The housing ombudsman said recently that “simmering anger at poor housing conditions” could boil over into social tension. Rayner said she was acutely aware too of the frustration of the younger generation, unable to buy a home or a social tenancy, with costs rising amid a decaying public realm and public services.

“It does worry me,” she said. “This is a generation that has not been given those opportunities, whether that’s through not having the industrial strategy, not having the investment in our public realm and public services.

“We’re doing that downpayment of investment now … whether that’s through the energy transition, which will bring us security as well for our energy needs, whether it’s the defence spending, which again is about security but will create thousands of skilled jobs. The construction industry, which means that those jobs will be available for people.

“It’s a government that’s going to do the hard yards to transform our economic outlook into the future.”
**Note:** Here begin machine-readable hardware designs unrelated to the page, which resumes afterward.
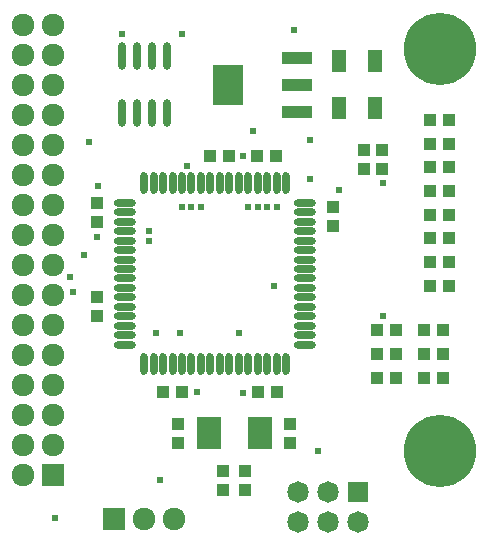
<source format=gts>
G04 Layer_Color=8388736*
%FSLAX25Y25*%
%MOIN*%
G70*
G01*
G75*
%ADD34R,0.04016X0.04409*%
%ADD35O,0.02638X0.07362*%
%ADD36O,0.07362X0.02638*%
%ADD37R,0.07953X0.10709*%
%ADD38R,0.09921X0.13465*%
%ADD39R,0.09921X0.04213*%
%ADD40O,0.02835X0.09134*%
%ADD41R,0.04409X0.04016*%
%ADD42R,0.05000X0.07559*%
%ADD43C,0.07559*%
%ADD44R,0.07559X0.07559*%
%ADD45R,0.07559X0.07559*%
%ADD46C,0.07165*%
%ADD47R,0.07165X0.07165*%
%ADD48C,0.24094*%
%ADD49C,0.02441*%
D34*
X152756Y149606D02*
D03*
X146457D02*
D03*
X152756Y141732D02*
D03*
X146457D02*
D03*
X152756Y133858D02*
D03*
X146457D02*
D03*
X152756Y125984D02*
D03*
X146457D02*
D03*
X152756Y118110D02*
D03*
X146457D02*
D03*
X152756Y110236D02*
D03*
X146457D02*
D03*
X152756Y102362D02*
D03*
X146457D02*
D03*
X152756Y94488D02*
D03*
X146457D02*
D03*
X135039Y79528D02*
D03*
X128740D02*
D03*
X135039Y71653D02*
D03*
X128740D02*
D03*
X135039Y63779D02*
D03*
X128740D02*
D03*
X144488Y79528D02*
D03*
X150787D02*
D03*
X144488Y71653D02*
D03*
X150787D02*
D03*
X144488Y63779D02*
D03*
X150787D02*
D03*
X95276Y59055D02*
D03*
X88976D02*
D03*
X57480D02*
D03*
X63779D02*
D03*
X79527Y137795D02*
D03*
X73228D02*
D03*
X88878D02*
D03*
X95177D02*
D03*
D35*
X98425Y68307D02*
D03*
X95276D02*
D03*
X92126D02*
D03*
X88976D02*
D03*
X85827D02*
D03*
X82677D02*
D03*
X79528D02*
D03*
X76378D02*
D03*
X73228D02*
D03*
X70079D02*
D03*
X66929D02*
D03*
X63779D02*
D03*
X60630D02*
D03*
X57480D02*
D03*
X54331D02*
D03*
X51181D02*
D03*
Y128543D02*
D03*
X54331D02*
D03*
X57480D02*
D03*
X60630D02*
D03*
X63779D02*
D03*
X66929D02*
D03*
X70079D02*
D03*
X73228D02*
D03*
X76378D02*
D03*
X79528D02*
D03*
X82677D02*
D03*
X85827D02*
D03*
X88976D02*
D03*
X92126D02*
D03*
X95276D02*
D03*
X98425D02*
D03*
D36*
X44685Y74803D02*
D03*
Y77953D02*
D03*
Y81102D02*
D03*
Y84252D02*
D03*
Y87402D02*
D03*
Y90551D02*
D03*
Y93701D02*
D03*
Y96850D02*
D03*
Y100000D02*
D03*
Y103150D02*
D03*
Y106299D02*
D03*
Y109449D02*
D03*
Y112598D02*
D03*
Y115748D02*
D03*
Y118898D02*
D03*
Y122047D02*
D03*
X104921D02*
D03*
Y118898D02*
D03*
Y115748D02*
D03*
Y112598D02*
D03*
Y109449D02*
D03*
Y106299D02*
D03*
Y103150D02*
D03*
Y100000D02*
D03*
Y96850D02*
D03*
Y93701D02*
D03*
Y90551D02*
D03*
Y87402D02*
D03*
Y84252D02*
D03*
Y81102D02*
D03*
Y77953D02*
D03*
Y74803D02*
D03*
D37*
X89602Y45276D02*
D03*
X72673D02*
D03*
D38*
X79134Y161417D02*
D03*
D39*
X101969Y170472D02*
D03*
Y161417D02*
D03*
Y152362D02*
D03*
D40*
X43681Y151969D02*
D03*
X48681D02*
D03*
X53681D02*
D03*
X58681D02*
D03*
X43681Y170866D02*
D03*
X48681D02*
D03*
X53681D02*
D03*
X58681D02*
D03*
D41*
X77559Y26378D02*
D03*
Y32677D02*
D03*
X35433Y90551D02*
D03*
Y84252D02*
D03*
Y122047D02*
D03*
Y115748D02*
D03*
X114173Y114469D02*
D03*
Y120768D02*
D03*
X62598Y42126D02*
D03*
Y48425D02*
D03*
X99606Y42126D02*
D03*
Y48425D02*
D03*
X84646Y26378D02*
D03*
Y32677D02*
D03*
X124409Y133366D02*
D03*
Y139665D02*
D03*
X130512Y139665D02*
D03*
Y133366D02*
D03*
D42*
X127953Y153543D02*
D03*
X116142D02*
D03*
X127953Y169291D02*
D03*
X116142D02*
D03*
D43*
X10748Y181299D02*
D03*
Y171299D02*
D03*
Y161299D02*
D03*
Y151299D02*
D03*
Y141299D02*
D03*
Y131299D02*
D03*
Y121299D02*
D03*
Y111299D02*
D03*
Y101299D02*
D03*
Y91299D02*
D03*
Y81299D02*
D03*
Y71299D02*
D03*
Y61299D02*
D03*
Y51299D02*
D03*
Y41299D02*
D03*
Y31299D02*
D03*
X20748Y41299D02*
D03*
Y51299D02*
D03*
Y61299D02*
D03*
Y71299D02*
D03*
Y81299D02*
D03*
Y91299D02*
D03*
Y101299D02*
D03*
Y111299D02*
D03*
Y121299D02*
D03*
Y131299D02*
D03*
Y141299D02*
D03*
Y151299D02*
D03*
Y161299D02*
D03*
Y171299D02*
D03*
Y181299D02*
D03*
X61181Y16535D02*
D03*
X51181D02*
D03*
D44*
X20748Y31299D02*
D03*
D45*
X41181Y16535D02*
D03*
D46*
X102441Y15590D02*
D03*
Y25591D02*
D03*
X112441Y15590D02*
D03*
Y25591D02*
D03*
X122441Y15590D02*
D03*
D47*
Y25591D02*
D03*
D48*
X149606Y39370D02*
D03*
Y173228D02*
D03*
D49*
X130610Y84252D02*
D03*
Y128543D02*
D03*
X56496Y29626D02*
D03*
X31102Y104626D02*
D03*
X26575Y97441D02*
D03*
X27362Y92421D02*
D03*
X32677Y142421D02*
D03*
X21457Y17028D02*
D03*
X35433Y110728D02*
D03*
X70079Y120571D02*
D03*
X66929Y120571D02*
D03*
X63779D02*
D03*
X92126D02*
D03*
X95276D02*
D03*
X94488Y94488D02*
D03*
X88976Y120571D02*
D03*
X85827D02*
D03*
X52658Y109449D02*
D03*
Y112598D02*
D03*
X35728Y127657D02*
D03*
X106299Y129921D02*
D03*
X62992Y78740D02*
D03*
X101181Y179528D02*
D03*
X87402Y146063D02*
D03*
X55118Y78740D02*
D03*
X116142Y126378D02*
D03*
X84252Y58661D02*
D03*
X68898Y59055D02*
D03*
X109252Y39370D02*
D03*
X82677Y78740D02*
D03*
X106398Y143110D02*
D03*
X84153Y137795D02*
D03*
X65354Y134350D02*
D03*
X43681Y178465D02*
D03*
X63858D02*
D03*
M02*

</source>
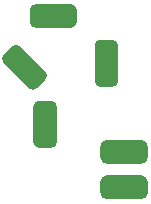
<source format=gtp>
%TF.GenerationSoftware,KiCad,Pcbnew,(5.1.6)-1*%
%TF.CreationDate,2020-06-08T02:24:45-04:00*%
%TF.ProjectId,HAT_SWITCH_BREAKOUT,4841545f-5357-4495-9443-485f42524541,rev?*%
%TF.SameCoordinates,Original*%
%TF.FileFunction,Paste,Top*%
%TF.FilePolarity,Positive*%
%FSLAX46Y46*%
G04 Gerber Fmt 4.6, Leading zero omitted, Abs format (unit mm)*
G04 Created by KiCad (PCBNEW (5.1.6)-1) date 2020-06-08 02:24:45*
%MOMM*%
%LPD*%
G01*
G04 APERTURE LIST*
G04 APERTURE END LIST*
%TO.C,J6*%
G36*
G01*
X124340999Y-109440999D02*
X121340999Y-109440999D01*
G75*
G02*
X120840999Y-108940999I0J500000D01*
G01*
X120840999Y-107940999D01*
G75*
G02*
X121340999Y-107440999I500000J0D01*
G01*
X124340999Y-107440999D01*
G75*
G02*
X124840999Y-107940999I0J-500000D01*
G01*
X124840999Y-108940999D01*
G75*
G02*
X124340999Y-109440999I-500000J0D01*
G01*
G37*
%TD*%
%TO.C,J5*%
G36*
G01*
X118340999Y-94940999D02*
X115340999Y-94940999D01*
G75*
G02*
X114840999Y-94440999I0J500000D01*
G01*
X114840999Y-93440999D01*
G75*
G02*
X115340999Y-92940999I500000J0D01*
G01*
X118340999Y-92940999D01*
G75*
G02*
X118840999Y-93440999I0J-500000D01*
G01*
X118840999Y-94440999D01*
G75*
G02*
X118340999Y-94940999I-500000J0D01*
G01*
G37*
%TD*%
%TO.C,J4*%
G36*
G01*
X114763838Y-100045992D02*
X112642518Y-97924671D01*
G75*
G02*
X112642518Y-97217565I353553J353553D01*
G01*
X113349625Y-96510458D01*
G75*
G02*
X114056731Y-96510458I353553J-353553D01*
G01*
X116178052Y-98631779D01*
G75*
G02*
X116178052Y-99338885I-353553J-353553D01*
G01*
X115470945Y-100045992D01*
G75*
G02*
X114763839Y-100045992I-353553J353553D01*
G01*
G37*
%TD*%
%TO.C,J3*%
G36*
G01*
X115156807Y-104612817D02*
X115156807Y-101612817D01*
G75*
G02*
X115656807Y-101112817I500000J0D01*
G01*
X116656807Y-101112817D01*
G75*
G02*
X117156807Y-101612817I0J-500000D01*
G01*
X117156807Y-104612817D01*
G75*
G02*
X116656807Y-105112817I-500000J0D01*
G01*
X115656807Y-105112817D01*
G75*
G02*
X115156807Y-104612817I0J500000D01*
G01*
G37*
%TD*%
%TO.C,J2*%
G36*
G01*
X121340999Y-104440999D02*
X124340999Y-104440999D01*
G75*
G02*
X124840999Y-104940999I0J-500000D01*
G01*
X124840999Y-105940999D01*
G75*
G02*
X124340999Y-106440999I-500000J0D01*
G01*
X121340999Y-106440999D01*
G75*
G02*
X120840999Y-105940999I0J500000D01*
G01*
X120840999Y-104940999D01*
G75*
G02*
X121340999Y-104440999I500000J0D01*
G01*
G37*
%TD*%
%TO.C,J1*%
G36*
G01*
X122340999Y-96440999D02*
X122340999Y-99440999D01*
G75*
G02*
X121840999Y-99940999I-500000J0D01*
G01*
X120840999Y-99940999D01*
G75*
G02*
X120340999Y-99440999I0J500000D01*
G01*
X120340999Y-96440999D01*
G75*
G02*
X120840999Y-95940999I500000J0D01*
G01*
X121840999Y-95940999D01*
G75*
G02*
X122340999Y-96440999I0J-500000D01*
G01*
G37*
%TD*%
M02*

</source>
Another cost expected to increase significantly as a result of the spending review is council tax. It is expected to rise by 5% a year to pay for local services, though at councils’ discretion. Councils will receive a 1.1% increase in grant funding, but the spending review assumes spending power for councils would rise by 2.6% because of council tax rises.

For many councils, that small increase will still mean running an austerity-level service, even if billions are being spent on long-term infrastructure. Rayner is a self-described “creature of local government” and said it was the start of a long process of easing the pressures.

But she admitted it would be “challenging” for councils, even with the 5% rise. Rayner said: “I completely understand what the councils have been through during the austerity years and you can’t undo 14 years in 10 months. But we’ve listened and we’re starting to do the recovery phase.”